Manuscripts and Encoding Physical Documents
-
- pb
- An empty element which marks the break between
one page and another. By convention, information
stored in the attributes of pb refer to the
page that follows the break. Equivalent
to milestone unit="page".
-
- lb
- An empty element which marks a typographical
line break. Equivalent to milestone
unit="line".
-
- cb
- An empty element which marks the break between
one column and the next. Equivalent to
milestone unit="column".
-
- milestone
- An empty element which marks a boundary point in
the text according to some standard reference
system, such as signatures, scrolls, leaves. Use the
unit attribute to indicate the
reference system whose units are being marked at
this point.
-
- add
- A handwritten addition. The hand
attribute indicates the handwriting in which the
addition is made.
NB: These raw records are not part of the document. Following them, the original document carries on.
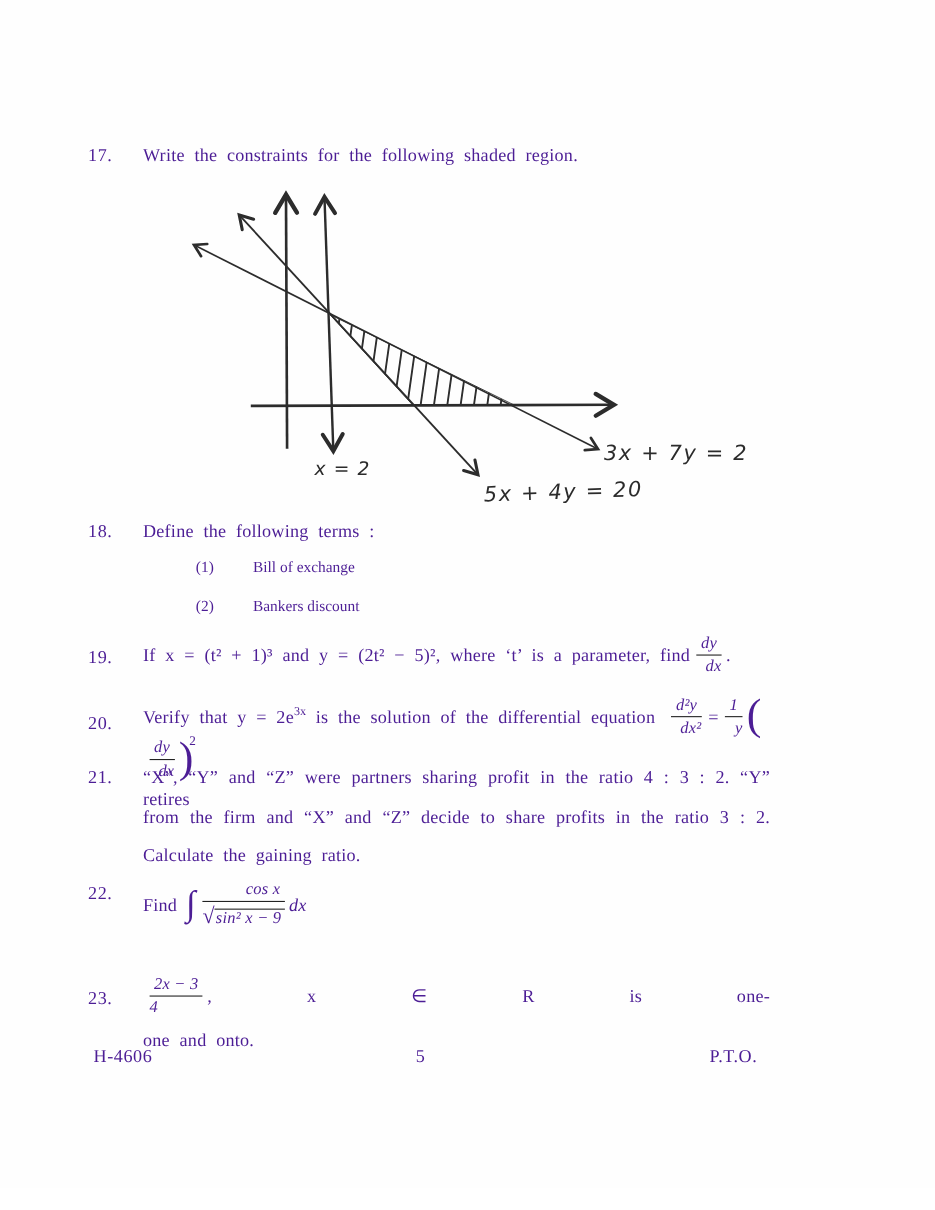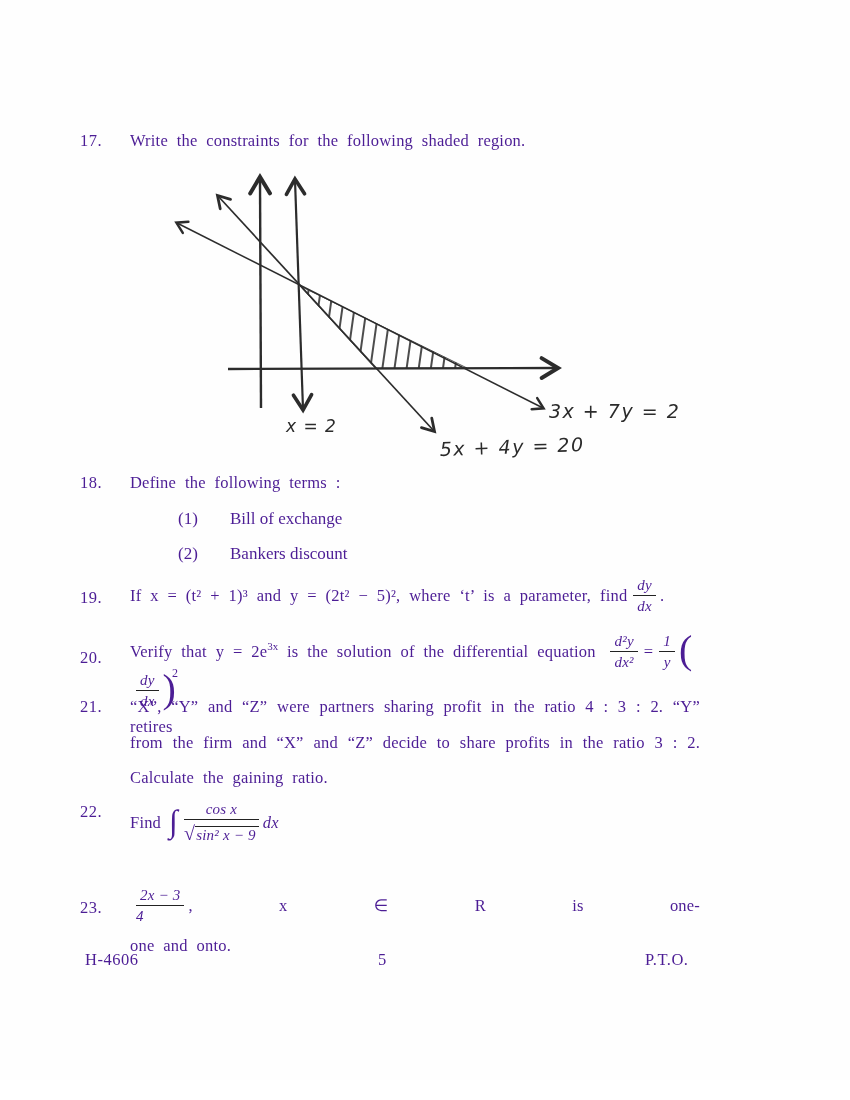--- a/index.html
+++ b/index.html
@@ -3,28 +3,28 @@
 <meta charset="utf-8">
 <style>
   html,body { margin:0; padding:0; background:#ffffff; }
   .page {
     position:relative; width:850px; height:1080px; background:#fefefe;
     font-family:"Liberation Serif", serif; color:#4c1d95; overflow:hidden;
   }
   .qrow { position:absolute; left:80px; width:625px; font-size:16.5px; }
   .qnum { position:absolute; left:0; top:0; width:46px; letter-spacing:.5px; }
   .qtext { margin-left:50px; width:570px; word-spacing:4.5px; letter-spacing:.2px; }
-  .subitem { position:absolute; left:178px; font-size:17px; }
+  .subitem { position:absolute; left:178px; font-size:14px; }
   .subitem .slabel { display:inline-block; width:52px; }
   .jl { text-align:justify; text-align-last:justify; }
   .line3 { text-align:left; text-align-last:left; }
   .q21line { height:35.5px; }
 
   
-  .frac { display:inline-block; vertical-align:middle; text-align:center;
+  .frac { display:inline-block; vertical-align:middle; text-align:right;
           font-style:italic; font-size:15px; line-height:1.2; margin:0 6px;
           transform:translateY(-2px); word-spacing:0; }
   .fnum { display:block; border-bottom:1.4px solid #222; padding:0 4px 1px; }
   .fden { display:block; padding-top:1px; }
   .exp { font-size:11px; vertical-align:7px; letter-spacing:0; }
   .outerexp { font-size:12px; display:inline-block; position:relative; top:-19px; margin-left:-2px; }
   .bigp { font-size:40px; font-weight:400; display:inline-block; vertical-align:middle;
           transform:translateY(-4px); line-height:0; margin:0 -2px; }
   .int { font-size:32px; display:inline-block; vertical-align:middle;
          transform:translateY(-4px); margin:0 0 0 8px; line-height:0; }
This attribute contains an
identifier which points to a hand element
in the profileDesc of the TEI header; this
hand element contains an extended
description of the handwriting, ink, and other
details.
-
- addSpan
- An empty element which marks the starting point
for a handwritten addition that is either too long
to be encoded with add or that overlaps an
element boundary. Its spanTo attribute
points to an anchor element which marks the
endpoint of the added material. The hand
attribute indicates the handwriting in which the
addition is made (see above for details).
-
- del
- A deletion. The hand attribute
indicates the handwriting in which the addition is
made (see above for details).
-
- delSpan
- An empty element which marks the starting point
for a deletion that is either too long to be encoded
with del or that overlaps an element
boundary. Its spanTo attribute points to
an anchor element which marks the endpoint
of the deleted material. The hand
attribute indicates the handwriting in which the
deletion is made (see above for details).
-
- handShift
- An empty element which marks the boundary point
at which a change of handwriting takes place. Its
new attribute indicates the handwriting
that begins at the point being marked. The
new attribute functions just like the
hand attribute, in pointing to a
hand element in the TEI header, which
provides detailed information on the handwriting in
question.
Transcriptional complexities
-
- supplied
- Indicates that a given word or passage cannot be
read in the original and is being supplied (either
through editorial judgment or from some other
textual source).
-
- unclear
- Indicates that a given word or passage is
unclear, but not entirely illegible (expresses
uncertainty rather than absolute lack of
information); multiple alternative readings may be
grouped in a choice element
-
- damage
- A damaged portion of the original text; the
type attribute allows you to classify
the damage, and the extent attribute
allows you to indicate the extent of the damage.
-
- gap
- A gap in the original text (either from damage,
deletion, excerption, or some other cause). The
desc child element provides a description
of what is missing, and the reason
attribute provides the reason for the
omission
-
- subst
- combines an addition and a deletion so that the
add is understood as being a substitution for the
del
-
- restore
- indicates restoration of text to an earlier state by
cancellation of a marking or instruction; in particular,
useful to indicate that a deletion was restored, e.g. by
stet
-
- app
- contains one entry in a critical apparatus, with an
optional lemma and at least one reading
-
- rdg
- a single reading, e.g. from a particular witness
-
- lem
- the reading from the base text